Diet is a major determinant of iodine excretion, including both constant factors such as tap water(Reference Andersen, Petersen and Laurberg23), and more variable elements such as solid foods(Reference Andersen, Hvingel, Kleinschmidt, Jørgensen and Laurberg8, Reference Pearce, Pino, He, Bazrafshan, Lee and Braverman24). Thus, not only median iodine intake but also its variation increases in populations living on diets with variable use of iodine-containing chemicals in food(Reference Pearce, Pino, He, Bazrafshan, Lee and Braverman24), and, thus the number of samples needed may be higher in such populations.

Variable fluid intake causes variation in urine volume, and thereby in the dilution of the urinary excretion of iodine from solid foods. This variation in urinary iodine content may be corrected for by using a ratio of sample iodine to creatinine. The use of age- and gender-matched 24 h urinary creatinine values from the same or a similar population seems the more appropriate(Reference Jolin and Escobar del Rey20, Reference Knudsen, Christiansen, Brandt-Christensen, Nygaard and Perrild21). This reduces variation in iodine excretion by one-third compared to crude urinary iodine, and reduced the number of samples needed to describe population iodine excretion by about one-fifth.

The group included was relatively homogeneous. A gender difference in iodine excretion may add to the variation(Reference Andersen, Pedersen, Iversen, Terpling, Gustenhoff, Petersen and Laurberg25), while old age may reduce this for dietary reasons.

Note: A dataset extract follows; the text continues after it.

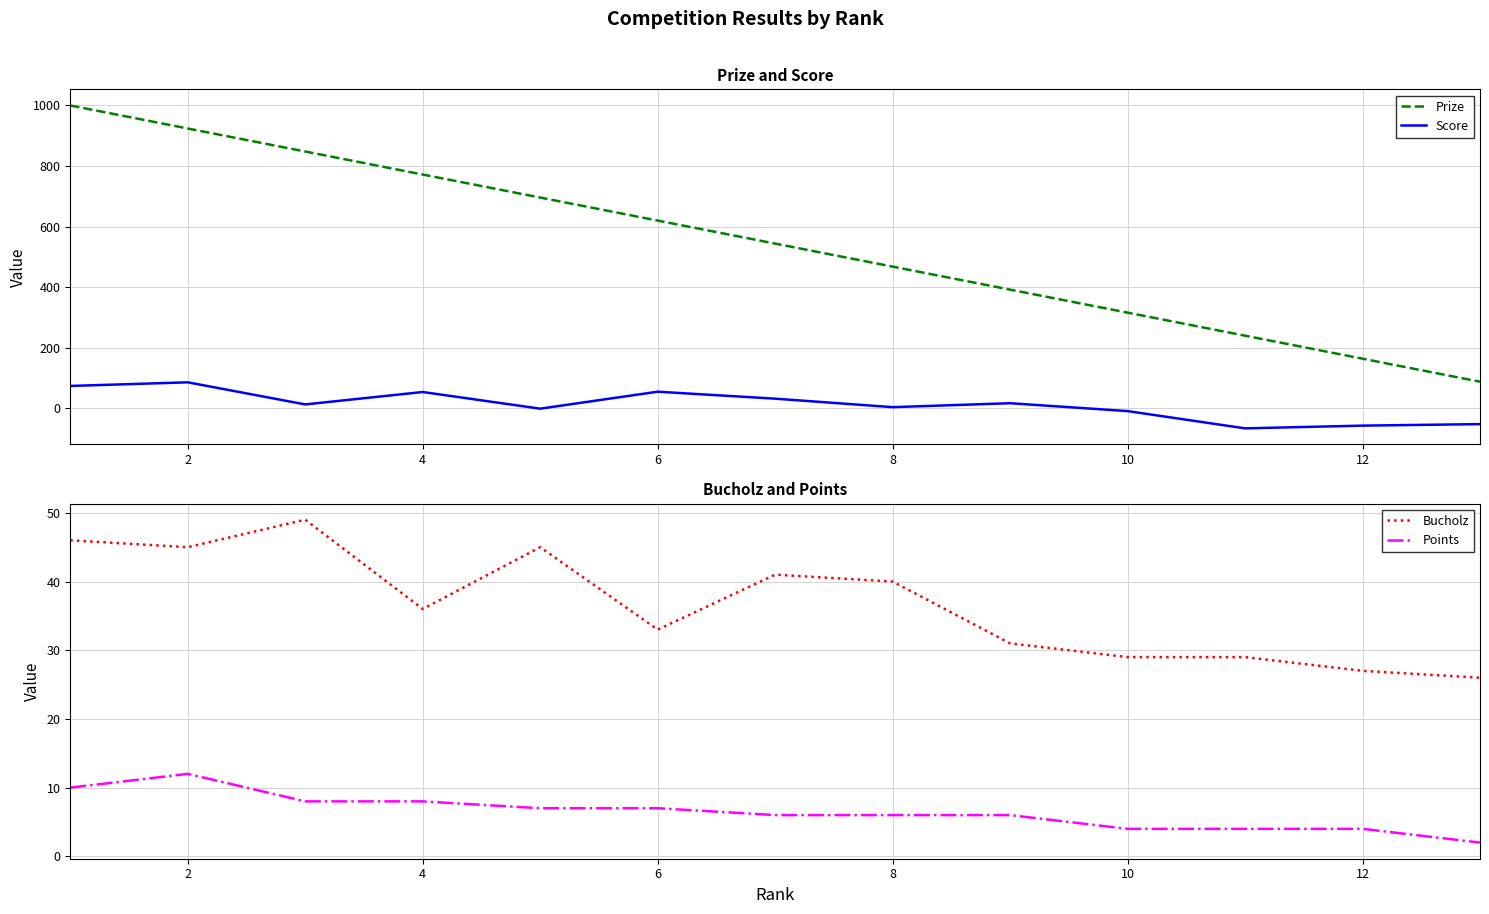

Where is the first local maximum for Points?

2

Thus, variation may be higher in the general population, and the present estimates should be considered as minimum requirements.

Data were collected prior to the initiation of the Danish iodine fortification programme(Reference Laurberg, Jørgensen, Perrild, Ovesen, Knudsen, Pedersen, Rasmussen, Carlé and Vejbjerg7). Iodine fortification increased the average iodine intake(Reference Vejbjerg, Knudsen, Perrild, Carle, Laurberg, Pedersen, Rasmussen, Ovesen and Jorgensen26). This may increase variation also, depending on distribution and use of salt in the population. If so, the number of samples needed to monitor iodine fortification programmes will be higher than the present estimates, and data should be provided to clarify this.

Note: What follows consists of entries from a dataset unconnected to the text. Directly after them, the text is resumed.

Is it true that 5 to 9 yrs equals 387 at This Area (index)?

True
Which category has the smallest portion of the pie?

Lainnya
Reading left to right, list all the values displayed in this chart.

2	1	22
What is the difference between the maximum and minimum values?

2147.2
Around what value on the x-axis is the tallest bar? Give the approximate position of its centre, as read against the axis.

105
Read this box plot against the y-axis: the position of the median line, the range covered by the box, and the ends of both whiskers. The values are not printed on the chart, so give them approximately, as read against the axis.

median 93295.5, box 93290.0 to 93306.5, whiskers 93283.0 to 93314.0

The relevance of determining individual iodine excretion is debated. The thyroid gland has the capacity to store large amounts of iodine, unaffected by short-term low iodine intake. In addition, iodine excretion in the individual reflects the iodine intake over a short period of time prior to collection(Reference Als, Helbling, Peter, Haldimann, Zimmerli and Gerber9, Reference Rasmussen, Ovesen and Christiansen10), and urinary iodine excretion varies considerably(Reference Andersen, Pedersen, Pedersen and Laurberg13). Thus, short-term estimation of individual iodine intake may likely be inaccurate(Reference Haddow, McClain, Palomaki, Hollowell and Hollowell27).

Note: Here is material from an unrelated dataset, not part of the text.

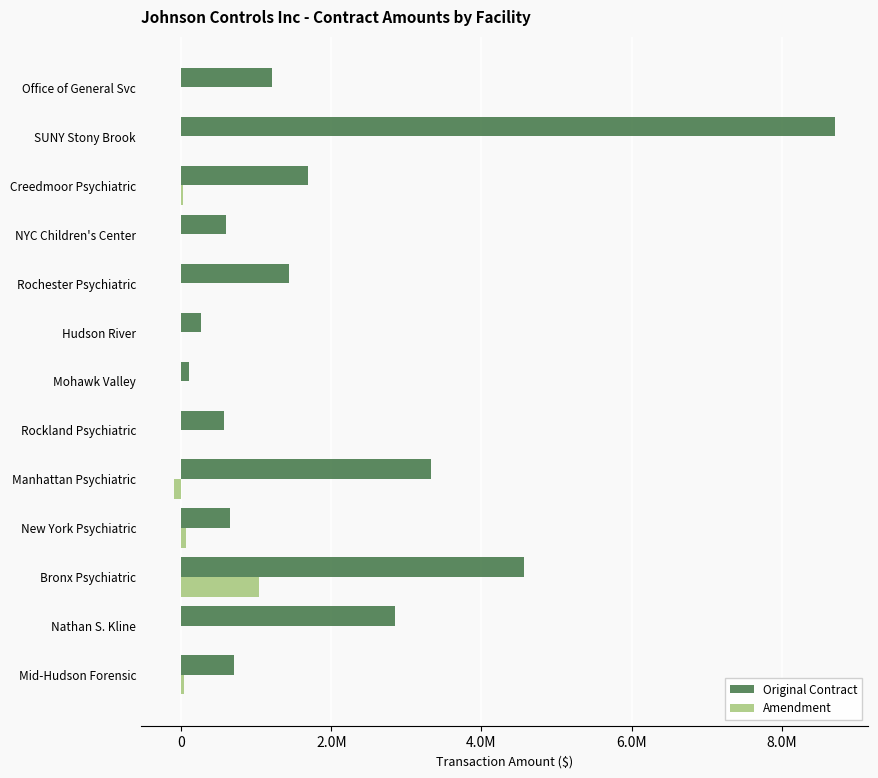

What are all the series names shown in the legend?

Original Contract, Amendment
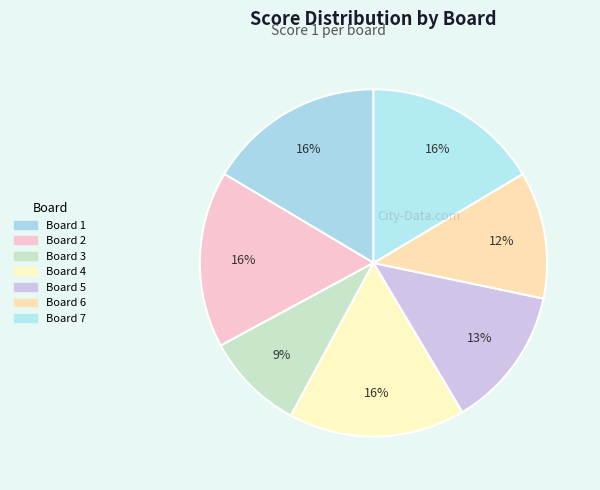

What is the total percentage of Board 7 and Board 3?

25.7%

We used the z-statistics as recommended(Reference Fraser and Harris22). This, however, may underestimate sample size for small numbers of samples compared to t-statistics. Comparison of the two methods for estimating number of urine samples needed in the individual showed an underestimation up to 30 %. Hence, a precision range of ± 10 % with 95 % confidence required forty-six samples using z-statistics, while fifty-eight samples were needed when using t-statistics. Similarly, settling with ± 20 % precision range required eleven samples with z-statistics compared to sixteen samples with t-statistics. This underestimation adds to the uncertainty related to estimating urinary iodine excretion in individuals.

In conclusion, the number of urine samples needed and the precision of estimates of iodine excretion with different survey population sizes in studies of iodine intake is now available. Five hundred spot urine samples describes population iodine excretion with about ± 5 % precision. In an individual, more than ten urine samples are needed to avoid misleading evaluations.